**DIRECTIVE:**
Transcribe every one of the lines below without changing anything.

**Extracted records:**
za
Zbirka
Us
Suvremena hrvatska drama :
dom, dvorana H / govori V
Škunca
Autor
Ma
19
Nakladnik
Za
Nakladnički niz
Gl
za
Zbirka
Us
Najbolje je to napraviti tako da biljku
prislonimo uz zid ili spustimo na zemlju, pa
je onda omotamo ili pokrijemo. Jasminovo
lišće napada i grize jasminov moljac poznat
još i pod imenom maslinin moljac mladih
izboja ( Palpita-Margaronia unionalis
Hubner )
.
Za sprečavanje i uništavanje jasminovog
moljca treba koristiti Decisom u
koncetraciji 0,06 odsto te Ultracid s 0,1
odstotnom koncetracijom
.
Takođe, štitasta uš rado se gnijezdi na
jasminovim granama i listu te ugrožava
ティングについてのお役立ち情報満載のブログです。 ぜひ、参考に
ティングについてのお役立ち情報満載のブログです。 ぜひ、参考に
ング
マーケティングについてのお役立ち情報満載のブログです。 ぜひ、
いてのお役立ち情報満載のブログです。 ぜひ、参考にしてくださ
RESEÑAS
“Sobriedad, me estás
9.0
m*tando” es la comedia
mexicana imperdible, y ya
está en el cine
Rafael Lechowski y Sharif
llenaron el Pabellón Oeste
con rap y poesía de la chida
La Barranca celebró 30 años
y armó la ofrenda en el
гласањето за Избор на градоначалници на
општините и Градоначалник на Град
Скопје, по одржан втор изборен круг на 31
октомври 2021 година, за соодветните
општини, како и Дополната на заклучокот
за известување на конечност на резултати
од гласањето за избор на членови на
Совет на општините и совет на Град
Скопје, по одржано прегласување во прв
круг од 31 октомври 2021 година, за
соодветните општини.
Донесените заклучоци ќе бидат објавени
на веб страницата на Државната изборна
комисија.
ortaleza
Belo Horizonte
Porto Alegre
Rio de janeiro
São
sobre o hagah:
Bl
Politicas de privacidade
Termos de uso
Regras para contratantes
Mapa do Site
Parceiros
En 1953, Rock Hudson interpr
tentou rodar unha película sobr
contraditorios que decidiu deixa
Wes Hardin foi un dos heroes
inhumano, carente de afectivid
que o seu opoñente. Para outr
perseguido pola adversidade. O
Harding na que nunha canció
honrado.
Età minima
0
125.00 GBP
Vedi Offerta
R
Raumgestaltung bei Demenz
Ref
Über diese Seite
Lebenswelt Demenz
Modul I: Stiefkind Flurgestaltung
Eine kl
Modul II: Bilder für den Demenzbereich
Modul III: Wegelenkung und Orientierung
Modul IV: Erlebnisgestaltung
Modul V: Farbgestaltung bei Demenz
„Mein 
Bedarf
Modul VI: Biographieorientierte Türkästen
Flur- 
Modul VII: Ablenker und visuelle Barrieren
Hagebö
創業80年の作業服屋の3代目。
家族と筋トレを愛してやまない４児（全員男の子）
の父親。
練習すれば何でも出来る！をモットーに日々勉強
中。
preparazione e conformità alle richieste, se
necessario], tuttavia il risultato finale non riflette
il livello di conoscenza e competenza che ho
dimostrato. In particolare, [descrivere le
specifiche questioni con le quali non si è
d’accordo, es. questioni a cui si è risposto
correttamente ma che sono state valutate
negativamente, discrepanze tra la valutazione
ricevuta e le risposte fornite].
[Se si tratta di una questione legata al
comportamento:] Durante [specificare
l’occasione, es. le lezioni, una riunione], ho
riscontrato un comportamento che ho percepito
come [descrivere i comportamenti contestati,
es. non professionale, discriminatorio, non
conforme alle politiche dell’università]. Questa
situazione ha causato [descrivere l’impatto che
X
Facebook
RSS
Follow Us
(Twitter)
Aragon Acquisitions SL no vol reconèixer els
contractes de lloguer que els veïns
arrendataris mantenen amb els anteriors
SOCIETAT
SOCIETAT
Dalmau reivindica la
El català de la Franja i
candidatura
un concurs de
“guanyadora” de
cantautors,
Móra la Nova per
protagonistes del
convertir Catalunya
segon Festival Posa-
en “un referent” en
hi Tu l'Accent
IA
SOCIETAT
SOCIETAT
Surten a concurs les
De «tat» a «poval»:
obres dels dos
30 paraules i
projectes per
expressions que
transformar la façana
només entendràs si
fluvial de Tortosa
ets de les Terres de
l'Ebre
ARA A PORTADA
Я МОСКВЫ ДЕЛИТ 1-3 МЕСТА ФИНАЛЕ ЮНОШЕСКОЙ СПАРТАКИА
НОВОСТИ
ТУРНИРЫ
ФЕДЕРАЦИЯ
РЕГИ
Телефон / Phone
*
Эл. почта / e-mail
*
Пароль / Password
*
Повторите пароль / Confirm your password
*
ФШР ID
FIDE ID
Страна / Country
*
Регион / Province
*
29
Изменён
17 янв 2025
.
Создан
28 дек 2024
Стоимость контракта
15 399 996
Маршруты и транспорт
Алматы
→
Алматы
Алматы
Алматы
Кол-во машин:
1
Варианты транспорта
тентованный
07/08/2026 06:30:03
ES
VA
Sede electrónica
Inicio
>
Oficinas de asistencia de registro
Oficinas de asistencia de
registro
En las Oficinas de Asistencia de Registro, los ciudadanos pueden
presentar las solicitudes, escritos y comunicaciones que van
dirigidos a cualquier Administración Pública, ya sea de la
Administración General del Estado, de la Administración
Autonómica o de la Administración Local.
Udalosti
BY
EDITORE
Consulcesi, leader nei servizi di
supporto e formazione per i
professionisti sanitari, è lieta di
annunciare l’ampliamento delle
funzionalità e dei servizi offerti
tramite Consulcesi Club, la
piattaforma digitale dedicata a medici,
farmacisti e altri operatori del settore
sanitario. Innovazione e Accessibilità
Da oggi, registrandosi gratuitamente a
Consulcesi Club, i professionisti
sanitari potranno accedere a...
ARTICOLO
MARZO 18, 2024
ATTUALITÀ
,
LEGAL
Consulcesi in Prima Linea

**SOLUTION FOR THIS EXERCISE:**
za
Zbirka
Us
Suvremena hrvatska drama :
dom, dvorana H / govori V
Škunca
Autor
Ma
19
Nakladnik
Za
Nakladnički niz
Gl
za
Zbirka
Us
Najbolje je to napraviti tako da biljku
prislonimo uz zid ili spustimo na zemlju, pa
je onda omotamo ili pokrijemo. Jasminovo
lišće napada i grize jasminov moljac poznat
još i pod imenom maslinin moljac mladih
izboja ( Palpita-Margaronia unionalis
Hubner )
.
Za sprečavanje i uništavanje jasminovog
moljca treba koristiti Decisom u
koncetraciji 0,06 odsto te Ultracid s 0,1
odstotnom koncetracijom
.
Takođe, štitasta uš rado se gnijezdi na
jasminovim granama i listu te ugrožava
ティングについてのお役立ち情報満載のブログです。 ぜひ、参考に
ティングについてのお役立ち情報満載のブログです。 ぜひ、参考に
ング
マーケティングについてのお役立ち情報満載のブログです。 ぜひ、
いてのお役立ち情報満載のブログです。 ぜひ、参考にしてくださ
RESEÑAS
“Sobriedad, me estás
9.0
m*tando” es la comedia
mexicana imperdible, y ya
está en el cine
Rafael Lechowski y Sharif
llenaron el Pabellón Oeste
con rap y poesía de la chida
La Barranca celebró 30 años
y armó la ofrenda en el
гласањето за Избор на градоначалници на
општините и Градоначалник на Град
Скопје, по одржан втор изборен круг на 31
октомври 2021 година, за соодветните
општини, како и Дополната на заклучокот
за известување на конечност на резултати
од гласањето за избор на членови на
Совет на општините и совет на Град
Скопје, по одржано прегласување во прв
круг од 31 октомври 2021 година, за
соодветните општини.
Донесените заклучоци ќе бидат објавени
на веб страницата на Државната изборна
комисија.
ortaleza
Belo Horizonte
Porto Alegre
Rio de janeiro
São
sobre o hagah:
Bl
Politicas de privacidade
Termos de uso
Regras para contratantes
Mapa do Site
Parceiros
En 1953, Rock Hudson interpr
tentou rodar unha película sobr
contraditorios que decidiu deixa
Wes Hardin foi un dos heroes
inhumano, carente de afectivid
que o seu opoñente. Para outr
perseguido pola adversidade. O
Harding na que nunha canció
honrado.
Età minima
0
125.00 GBP
Vedi Offerta
R
Raumgestaltung bei Demenz
Ref
Über diese Seite
Lebenswelt Demenz
Modul I: Stiefkind Flurgestaltung
Eine kl
Modul II: Bilder für den Demenzbereich
Modul III: Wegelenkung und Orientierung
Modul IV: Erlebnisgestaltung
Modul V: Farbgestaltung bei Demenz
„Mein 
Bedarf
Modul VI: Biographieorientierte Türkästen
Flur- 
Modul VII: Ablenker und visuelle Barrieren
Hagebö
創業80年の作業服屋の3代目。
家族と筋トレを愛してやまない４児（全員男の子）
の父親。
練習すれば何でも出来る！をモットーに日々勉強
中。
preparazione e conformità alle richieste, se
necessario], tuttavia il risultato finale non riflette
il livello di conoscenza e competenza che ho
dimostrato. In particolare, [descrivere le
specifiche questioni con le quali non si è
d’accordo, es. questioni a cui si è risposto
correttamente ma che sono state valutate
negativamente, discrepanze tra la valutazione
ricevuta e le risposte fornite].
[Se si tratta di una questione legata al
comportamento:] Durante [specificare
l’occasione, es. le lezioni, una riunione], ho
riscontrato un comportamento che ho percepito
come [descrivere i comportamenti contestati,
es. non professionale, discriminatorio, non
conforme alle politiche dell’università]. Questa
situazione ha causato [descrivere l’impatto che
X
Facebook
RSS
Follow Us
(Twitter)
Aragon Acquisitions SL no vol reconèixer els
contractes de lloguer que els veïns
arrendataris mantenen amb els anteriors
SOCIETAT
SOCIETAT
Dalmau reivindica la
El català de la Franja i
candidatura
un concurs de
“guanyadora” de
cantautors,
Móra la Nova per
protagonistes del
convertir Catalunya
segon Festival Posa-
en “un referent” en
hi Tu l'Accent
IA
SOCIETAT
SOCIETAT
Surten a concurs les
De «tat» a «poval»:
obres dels dos
30 paraules i
projectes per
expressions que
transformar la façana
només entendràs si
fluvial de Tortosa
ets de les Terres de
l'Ebre
ARA A PORTADA
Я МОСКВЫ ДЕЛИТ 1-3 МЕСТА ФИНАЛЕ ЮНОШЕСКОЙ СПАРТАКИА
НОВОСТИ
ТУРНИРЫ
ФЕДЕРАЦИЯ
РЕГИ
Телефон / Phone
*
Эл. почта / e-mail
*
Пароль / Password
*
Повторите пароль / Confirm your password
*
ФШР ID
FIDE ID
Страна / Country
*
Регион / Province
*
29
Изменён
17 янв 2025
.
Создан
28 дек 2024
Стоимость контракта
15 399 996
Маршруты и транспорт
Алматы
→
Алматы
Алматы
Алматы
Кол-во машин:
1
Варианты транспорта
тентованный
07/08/2026 06:30:03
ES
VA
Sede electrónica
Inicio
>
Oficinas de asistencia de registro
Oficinas de asistencia de
registro
En las Oficinas de Asistencia de Registro, los ciudadanos pueden
presentar las solicitudes, escritos y comunicaciones que van
dirigidos a cualquier Administración Pública, ya sea de la
Administración General del Estado, de la Administración
Autonómica o de la Administración Local.
Udalosti
BY
EDITORE
Consulcesi, leader nei servizi di
supporto e formazione per i
professionisti sanitari, è lieta di
annunciare l’ampliamento delle
funzionalità e dei servizi offerti
tramite Consulcesi Club, la
piattaforma digitale dedicata a medici,
farmacisti e altri operatori del settore
sanitario. Innovazione e Accessibilità
Da oggi, registrandosi gratuitamente a
Consulcesi Club, i professionisti
sanitari potranno accedere a...
ARTICOLO
MARZO 18, 2024
ATTUALITÀ
,
LEGAL
Consulcesi in Prima Linea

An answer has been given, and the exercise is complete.